NETHERLANDS – Some 40% of Dutch companies want to change their pension arrangements from a defined benefit to a collective defined contribution scheme within five years, according to a KPMG survey.
The companies want to make their pension payouts dependent on members’ contributions, the returns on investments of the premiums and of the insurers’ tariffs on the pension date, KPMG added.
According to the consultant, more than 30% of respondents referred to the costs as the main reason for a shift to a DC scheme.
KPMG found that 10% of companies gave the introduction of the International Financial Reporting Standards (IFRS) accountancy rules as for the reason for their desire to switch. Under IFRS, listed companies need to carry their, often fluctuating, pension liabilities on their balance sheet.
“The IFRS rules have contributed to an acceleration in the discussions for a change,” KMPG’s Edward Snieder said. “Because of population ageing, the new FTK financial assessment framework, low interest rates and disappointing returns on investment in recent years, the affordability of pensions has come under intense pressure.”
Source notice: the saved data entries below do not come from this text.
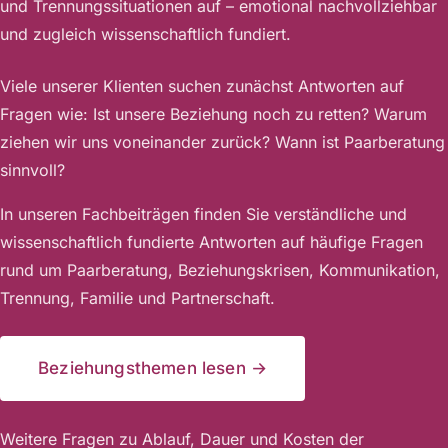
und Trennungssituationen auf – emotional nachvollziehbar
und zugleich wissenschaftlich fundiert.
Viele unserer Klienten suchen zunächst Antworten auf
Fragen wie: Ist unsere Beziehung noch zu retten? Warum
ziehen wir uns voneinander zurück? Wann ist Paarberatung
sinnvoll?
In unseren Fachbeiträgen finden Sie verständliche und
wissenschaftlich fundierte Antworten auf häufige Fragen
rund um Paarberatung, Beziehungskrisen, Kommunikation,
Trennung, Familie und Partnerschaft.
Beziehungsthemen lesen →
Weitere Fragen zu Ablauf, Dauer und Kosten der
He added: “The FTK will make any shortfall visible much earlier and will cause unpredictable moves of the coverage ratio. This will lead to a too-expensive pension scheme, which could affect a company’s competitiveness.”
Noting that some pension funds had very large assets compared with their sponsor, Snieder said that keeping the DB scheme could be very risky.
But he cautioned: “Pension funds, which are considering a change to DC, need to be sure that the employer’s contribution is realistic, and there is no direct decrease of the expected pension claims by their members.
“Moreover, the scheme must have sufficient assets and members for real added value by spreading risks. Because falling results will be directly felt by the individual members, the board must follow a very conscious investment and indexation policy”.